Of the total, Denbury has spent $740 million as of Dec 31, 2013, to acquire a total of approximately 48 million common shares, or about 12% of shares outstanding at Sep 30, 2011, at an average cost of $15.55 per share. Of the total amount spent on repurchases, $78 million was spent in the fourth quarter to acquire approximately five million common shares at an average cost of $16.22 per share.

Denbury has a relatively low-risk business model as it produces oil by applying tertiary recovery techniques to mature fields. Tertiary operations remain the company’s principal focus. The company’s production from tertiary operations averaged 37,513 barrels per day in the third quarter, which represents a 7.8% increase year over year. Contributions from continued field development and expansion of facilities in Delhi, Hastings, Heidelberg and Oyster Bayou fields led to the increase.

Denbury Resources remains on track to continue its growth momentum. The company, driven by higher contribution from its core tertiary operation, is steadily yielding more. As the company’s production is fairly oil weighted, we view strong earnings and cash flow visibility in the future.

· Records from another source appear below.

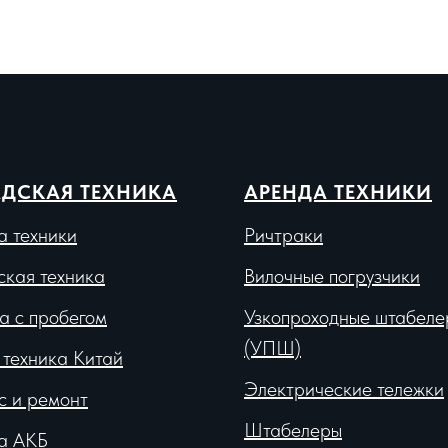
ДСКАЯ ТЕХНИКА
АРЕНДА ТЕХНИКИ
а техники
Ричтраки
ская техника
Вило
чные погрузчики
а с пробегом
Узкопроходные штабеле
(УПШ)
 техника Китай
Электрические тележки
с и ремонт
Штабелеры
а АКБ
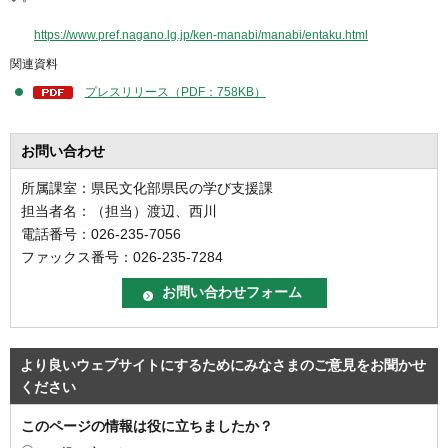
https://www.pref.nagano.lg.jp/ken-manabi/manabi/entaku.html
関連資料
プレスリリース（PDF：758KB）
お問い合わせ
所属課室：県民文化部県民の学び支援課
担当者名：（担当）渡辺、西川
電話番号：026-235-7056
ファックス番号：026-235-7284
より良いウェブサイトにするためにみなさまのご意見をお聞かせ
ください
このページの情報は役に立ちましたか？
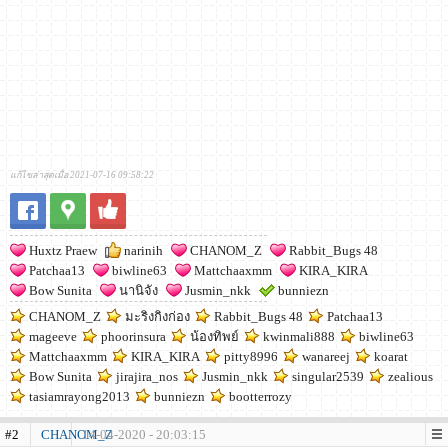
แก้ไขล่าสุดเมื่อ 2021-07-16 09:58:22
Huxtz Praew
narinih
CHANOM_Z
Rabbit_Bugs 48
Patchaa13
biwline63
Mattchaaxmm
KIRA_KIRA
Bow Sunita
นานิจัง
Jusmin_nkk
bunniezn
CHANOM_Z
มะริงกิงก่อง
Rabbit_Bugs 48
Patchaa13
mageeve
phoorinsura
น้องทิพย์
kwinmali888
biwline63
Mattchaaxmm
KIRA_KIRA
pitty8996
wanareej
koarat
Bow Sunita
jirajira_nos
Jusmin_nkk
singular2539
zealious
tasiamrayong2013
bunniezn
bootterrozy
#2
CHANOM_Z
14-04-2020 - 20:03:15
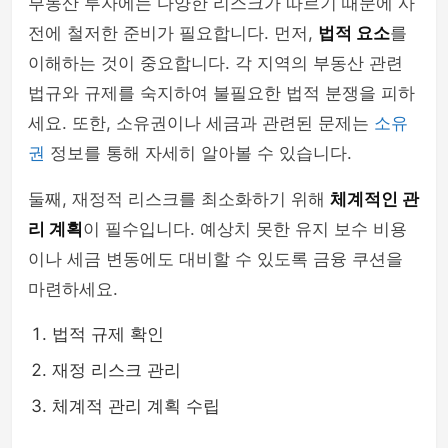
부동산 투자에는 다양한 리스크가 따르기 때문에 사
전에 철저한 준비가 필요합니다. 먼저,
법적 요소
를
이해하는 것이 중요합니다. 각 지역의 부동산 관련
법규와 규제를 숙지하여 불필요한 법적 분쟁을 피하
세요. 또한, 소유권이나 세금과 관련된 문제는
소유
권
정보를 통해 자세히 알아볼 수 있습니다.
둘째, 재정적 리스크를 최소화하기 위해
체계적인 관
리 계획
이 필수입니다. 예상치 못한 유지 보수 비용
이나 세금 변동에도 대비할 수 있도록 금융 쿠션을
마련하세요.
법적 규제 확인
재정 리스크 관리
체계적 관리 계획 수립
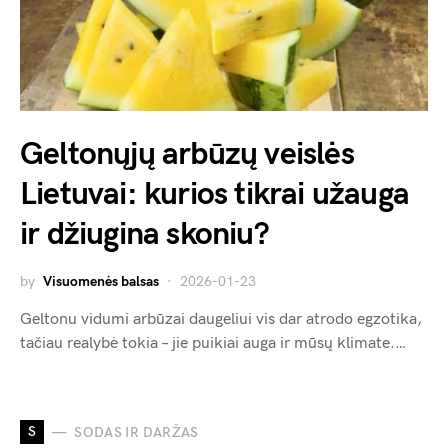
Geltonųjų arbūzų veislės
Lietuvai: kurios tikrai užauga
ir džiugina skoniu?
by
Visuomenės balsas
2026-01-23
Geltonu vidumi arbūzai daugeliui vis dar atrodo egzotika,
tačiau realybė tokia – jie puikiai auga ir mūsų klimate.…
S
SODAS IR DARŽAS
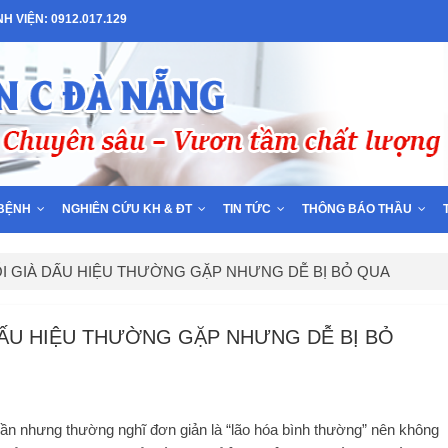
 VIỆN: 0912.017.129
BỆNH
NGHIÊN CỨU KH & ĐT
TIN TỨC
THÔNG BÁO THẦU
ỔI GIÀ DẤU HIỆU THƯỜNG GẶP NHƯNG DỄ BỊ BỎ QUA
DẤU HIỆU THƯỜNG GẶP NHƯNG DỄ BỊ BỎ
dần nhưng thường nghĩ đơn giản là “lão hóa bình thường” nên không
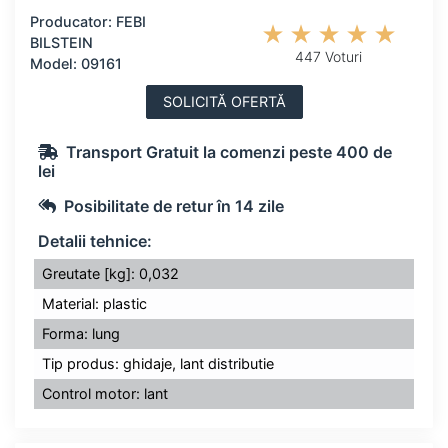
Producator: FEBI
BILSTEIN
447 Voturi
Model: 09161
SOLICITĂ OFERTĂ
Transport Gratuit la comenzi peste 400 de
lei
Posibilitate de retur în 14 zile
Detalii tehnice:
Greutate [kg]: 0,032
Material: plastic
Forma: lung
Tip produs: ghidaje, lant distributie
Control motor: lant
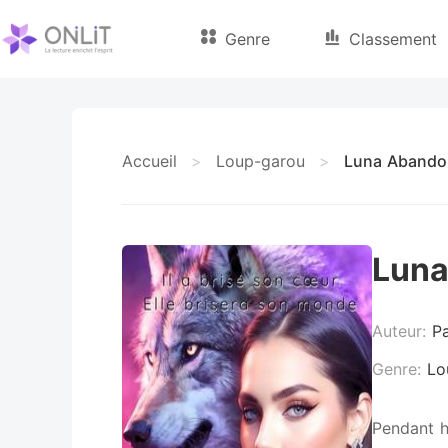
Genre
Classement
Accueil
>
Loup-garou
>
Luna Abandon
Luna
Auteur:
Pa
Genre:
Lo
Pendant h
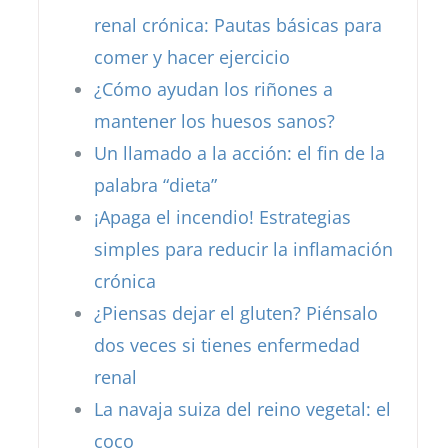
renal crónica: Pautas básicas para
comer y hacer ejercicio
¿Cómo ayudan los riñones a
mantener los huesos sanos?
Un llamado a la acción: el fin de la
palabra “dieta”
¡Apaga el incendio! Estrategias
simples para reducir la inflamación
crónica
¿Piensas dejar el gluten? Piénsalo
dos veces si tienes enfermedad
renal
La navaja suiza del reino vegetal: el
coco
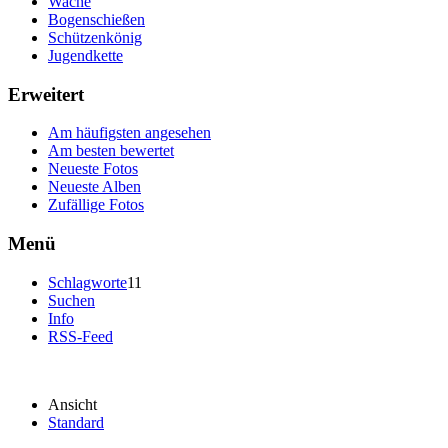
Wache
Bogenschießen
Schützenkönig
Jugendkette
Erweitert
Am häufigsten angesehen
Am besten bewertet
Neueste Fotos
Neueste Alben
Zufällige Fotos
Menü
Schlagworte
11
Suchen
Info
RSS-Feed
Ansicht
Standard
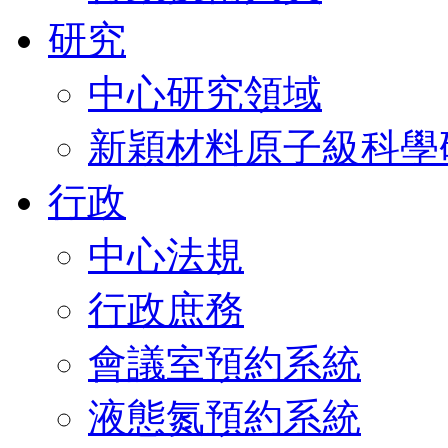
研究
中心研究領域
新穎材料原子級科學
行政
中心法規
行政庶務
會議室預約系統
液態氮預約系統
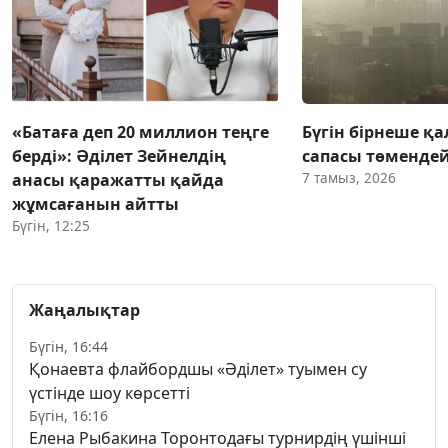
«Батаға деп 20 миллион теңге
Бүгін бірнеше қа
берді»: Әділет Зейнелдің
сапасы төмендей
7 тамыз, 2026
анасы қаражатты қайда
жұмсағанын айтты
Бүгін, 12:25
Жаңалықтар
Бүгін, 16:44
Қонаевта флайбордшы «Әділет» туымен су
үстінде шоу көрсетті
Бүгін, 16:16
Елена Рыбакина Торонтодағы турнирдің үшінші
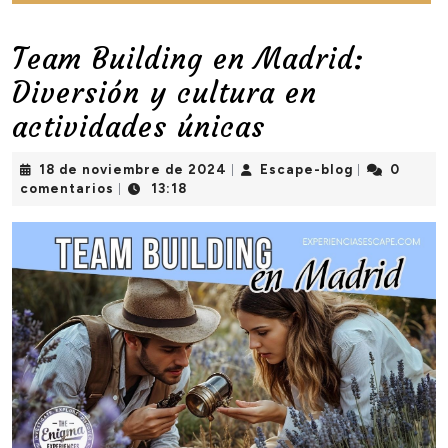
Team Building en Madrid:
Diversión y cultura en
actividades únicas
18
Escape-
18 de noviembre de 2024
Escape-blog
0
|
|
de
blog
comentarios
13:18
|
noviembre
de
2024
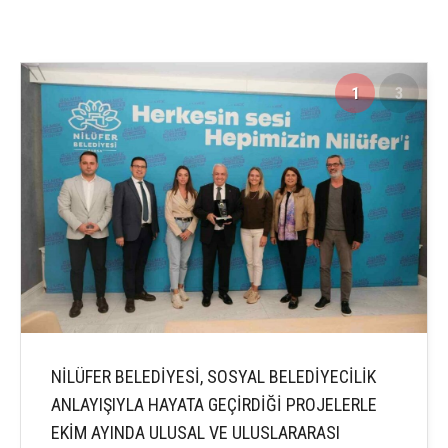
1
3
NİLÜFER BELEDİYESİ, SOSYAL BELEDİYECİLİK
ANLAYIŞIYLA HAYATA GEÇİRDİĞİ PROJELERLE
EKİM AYINDA ULUSAL VE ULUSLARARASI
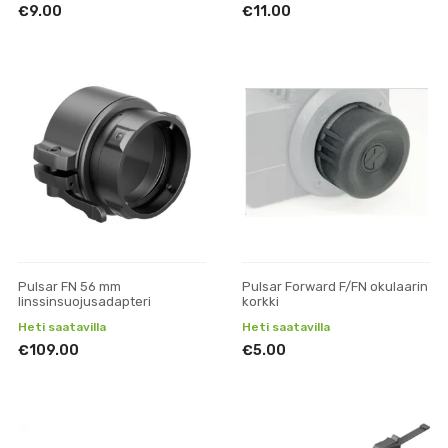
€9.00
€11.00
Pulsar FN 56 mm
Pulsar Forward F/FN okulaarin
linssinsuojusadapteri
korkki
Heti saatavilla
Heti saatavilla
€109.00
€5.00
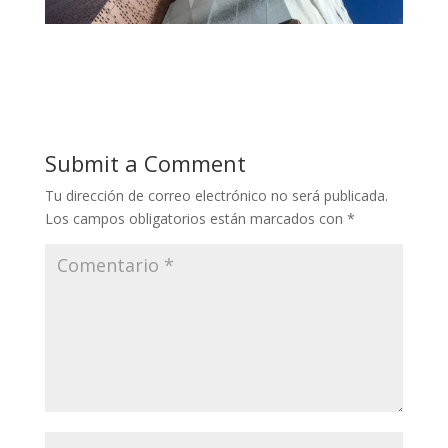
Submit a Comment
Tu dirección de correo electrónico no será publicada.
Los campos obligatorios están marcados con
*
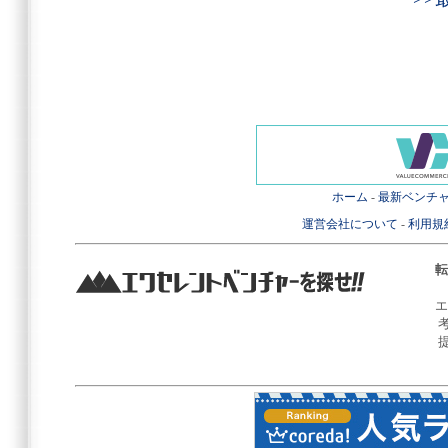
ホーム
-
最新ベンチ
運営会社について
-
利用規
転
エ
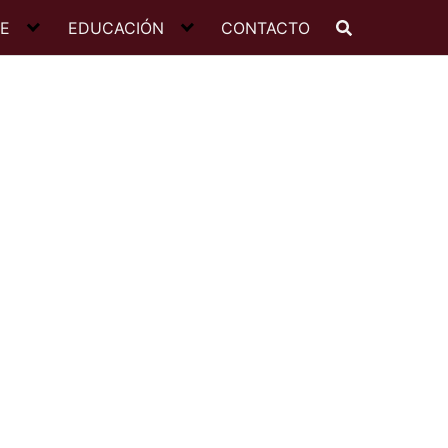
JE
EDUCACIÓN
CONTACTO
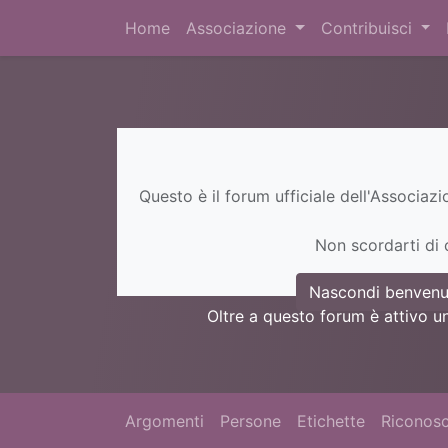
Home
Associazione
Contribuisci
Questo è il forum ufficiale dell'Associaz
Non scordarti di c
Nascondi benvenu
Oltre a questo forum è attivo u
Argomenti
Persone
Etichette
Riconosc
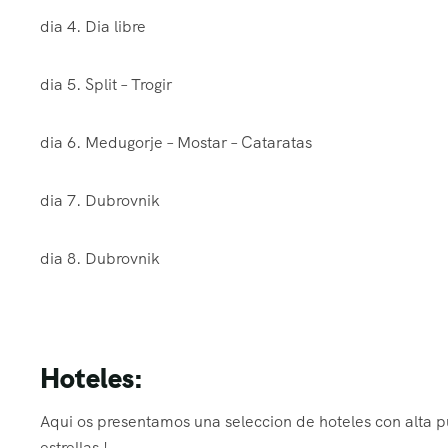
dia 4. Dia libre
dia 5. Split – Trogir
dia 6. Medugorje – Mostar – Cataratas
dia 7. Dubrovnik
dia 8. Dubrovnik
Hoteles:
Aqui os presentamos una seleccion de hoteles con alta p
estrellas !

Denbury expects 2013 production in the range of 68,700–71,700 barrels of oil equivalent per day (Boe/d). Strong growth from the company's high-growth projects at Delhi, Hastings and Oyster Bayou should drive production toward the higher end of the guided range. This will aid the company in effectively replacing all of the sold Bakken production. The tertiary production growth was set at 6–14%, reflecting normal year-to-year variability. Capital expenditure was set at $1.06 billion for the year, of which approximately 85% of the total capital outlay is for tertiary projects. The balance will likely be for conventional projects, primarily in the Cedar Creek Anticline (CCA).

Oil price realization (including the impact of hedges) averaged $105.80 per barrel in the quarter, showing a rise of 13.8% year over year, while gas prices contracted 38.9% year over year to $3.38 per Mcf. On an oil equivalent basis, the overall price realization was $101.22 per barrel, up almost 14% from the year-earlier level of $88.77 per barrel.

On the flip side, we remain cautious due to high cost levels associated with the tertiary oil recovery method and harsh weather conditions that might restrict the activity level.

Plano, Texas-based Denbury Resources is a growing exploration and production company engaged in the acquisition, development, operation and exploration of oil and natural gas properties in the Gulf Coast and Rocky Mountain region of the U.S. It is the largest oil producer in Mississippi, with further properties in Louisiana, Alabama and Southeast Texas.

Denbury carries a Zacks #3 Rank (short-term Hold rating). However, there are better-ranked stocks in the oil and gas sector – CVR Energy Inc. , Pacific Drilling S.A. and LRR Energy L.P. – which hold a Zacks Rank #1 (Strong Buy) and are expected to outperform the market.